Cato’s cloud-native SASE architecture eliminates the core limitations of hardware-centric security.

• Runtime Telemetry for Adaptive Prevention
  Cato aggregates telemetry across users, devices, and traffic into a single shared context across networking and security. This improves data quality, strengthens correlation, and enables faster, more accurate decision-making across the environment.
  This shared context is also what powers Cato’s unique Dynamic Threat Prevention. Protections continuously adapt in real time based on live telemetry and are enforced inline, enabling stronger and more proactive security.

• Built for Time-to-Protection
  Cato is delivered as a cloud-native service, not a hardware-bound, CapEx-heavy model. There are no appliances to maintain or patch. The platform owns the full lifecycle, with continuous, automated updates applied globally.
  This removes the operational burden from the organization and eliminates delays tied to patching cycles and change management. Vulnerabilities are mitigated at the platform level, enabling immediate protection without coordination across teams or infrastructure.

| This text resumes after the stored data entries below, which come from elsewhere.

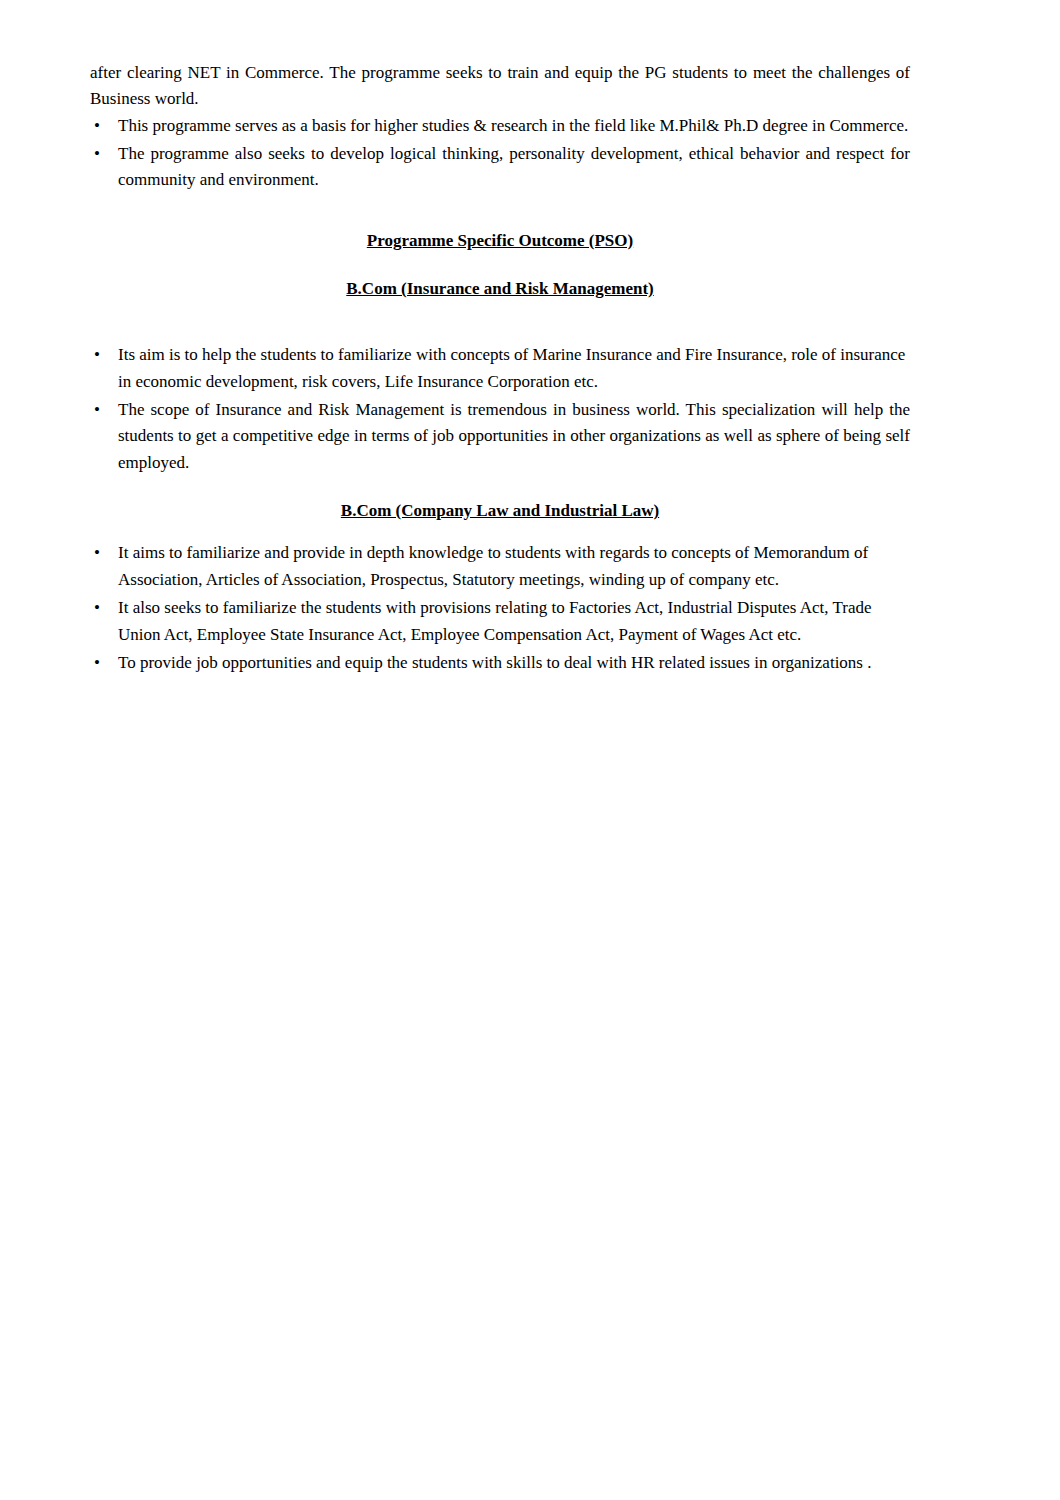after clearing NET in Commerce. The programme seeks to train and equip the PG students to meet the challenges of Business world.
This programme serves as a basis for higher studies & research in the field like M.Phil& Ph.D degree in Commerce.
The programme also seeks to develop logical thinking, personality development, ethical behavior and respect for community and environment.
Programme Specific Outcome (PSO)
B.Com (Insurance and Risk Management)
Its aim is to help the students to familiarize with concepts of Marine Insurance and Fire Insurance, role of insurance in economic development, risk covers, Life Insurance Corporation etc.
The scope of Insurance and Risk Management is tremendous in business world. This specialization will help the students to get a competitive edge in terms of job opportunities in other organizations as well as sphere of being self employed.
B.Com (Company Law and Industrial Law)
It aims to familiarize and provide in depth knowledge to students with regards to concepts of Memorandum of Association, Articles of Association, Prospectus, Statutory meetings, winding up of company etc.
It also seeks to familiarize the students with provisions relating to Factories Act, Industrial Disputes Act, Trade Union Act, Employee State Insurance Act, Employee Compensation Act, Payment of Wages Act etc.
To provide job opportunities and equip the students with skills to deal with HR related issues in organizations .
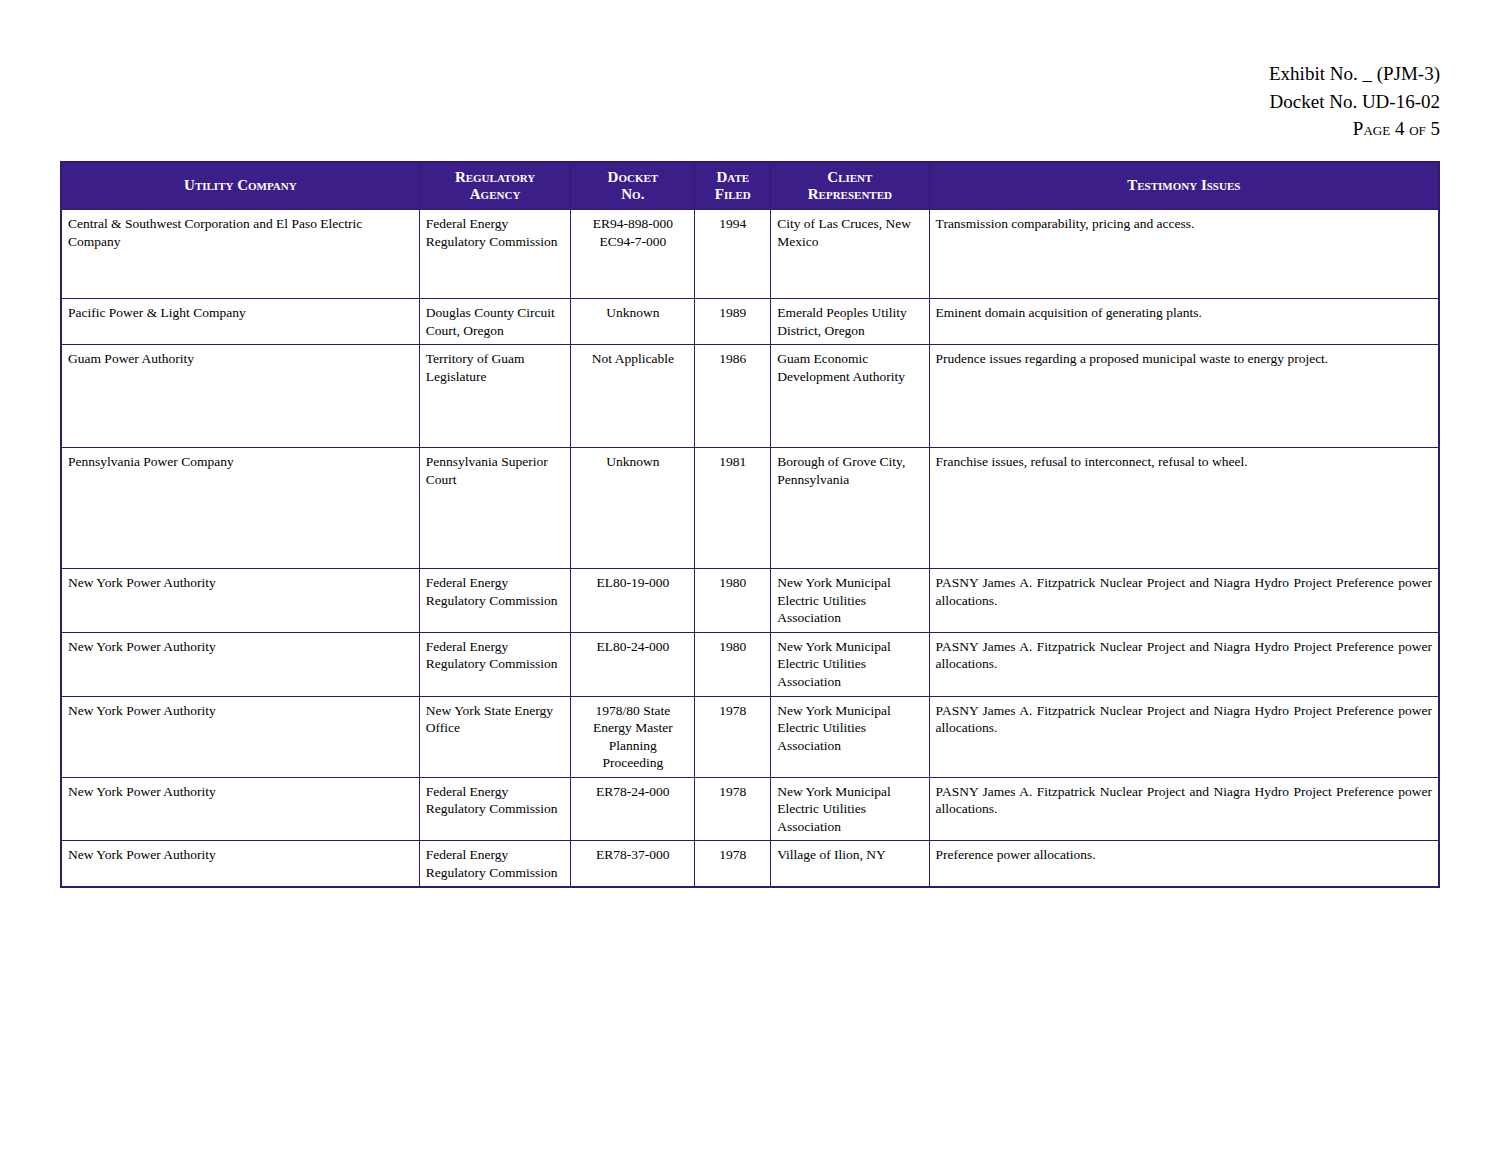Exhibit No. _ (PJM-3)
Docket No. UD-16-02
Page 4 of 5
| Utility Company | Regulatory Agency | Docket No. | Date Filed | Client Represented | Testimony Issues |
| --- | --- | --- | --- | --- | --- |
| Central & Southwest Corporation and El Paso Electric Company | Federal Energy Regulatory Commission | ER94-898-000 EC94-7-000 | 1994 | City of Las Cruces, New Mexico | Transmission comparability, pricing and access. |
| Pacific Power & Light Company | Douglas County Circuit Court, Oregon | Unknown | 1989 | Emerald Peoples Utility District, Oregon | Eminent domain acquisition of generating plants. |
| Guam Power Authority | Territory of Guam Legislature | Not Applicable | 1986 | Guam Economic Development Authority | Prudence issues regarding a proposed municipal waste to energy project. |
| Pennsylvania Power Company | Pennsylvania Superior Court | Unknown | 1981 | Borough of Grove City, Pennsylvania | Franchise issues, refusal to interconnect, refusal to wheel. |
| New York Power Authority | Federal Energy Regulatory Commission | EL80-19-000 | 1980 | New York Municipal Electric Utilities Association | PASNY James A. Fitzpatrick Nuclear Project and Niagra Hydro Project Preference power allocations. |
| New York Power Authority | Federal Energy Regulatory Commission | EL80-24-000 | 1980 | New York Municipal Electric Utilities Association | PASNY James A. Fitzpatrick Nuclear Project and Niagra Hydro Project Preference power allocations. |
| New York Power Authority | New York State Energy Office | 1978/80 State Energy Master Planning Proceeding | 1978 | New York Municipal Electric Utilities Association | PASNY James A. Fitzpatrick Nuclear Project and Niagra Hydro Project Preference power allocations. |
| New York Power Authority | Federal Energy Regulatory Commission | ER78-24-000 | 1978 | New York Municipal Electric Utilities Association | PASNY James A. Fitzpatrick Nuclear Project and Niagra Hydro Project Preference power allocations. |
| New York Power Authority | Federal Energy Regulatory Commission | ER78-37-000 | 1978 | Village of Ilion, NY | Preference power allocations. |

• Eliminating Fragmentation
  By converging networking and security into a single platform, Cato removes the gaps inherent in point-product architectures. There are no disconnected tools, no inconsistent policy frameworks, and no enforcement blind spots. Policies are applied uniformly, visibility is complete, and the gaps that agents exploit are eliminated.

The Bottom Line

Frontier AI Models redefine the pace of cybersecurity. Speed is no longer an advantage. It is a requirement.

Patching as a primary defense model cannot keep up with autonomous, continuous attack cycles. Fragmented tools cannot provide the context needed to respond effectively.

The focus must shift to architecture. A single shared context enables better, faster, and smarter decisions. Automated patching delivers fast time-to-protection. Converged networking and security remove the gaps that agents exploit.

In the era of Frontier AI, infrastructure determines whether security keeps up or falls behind.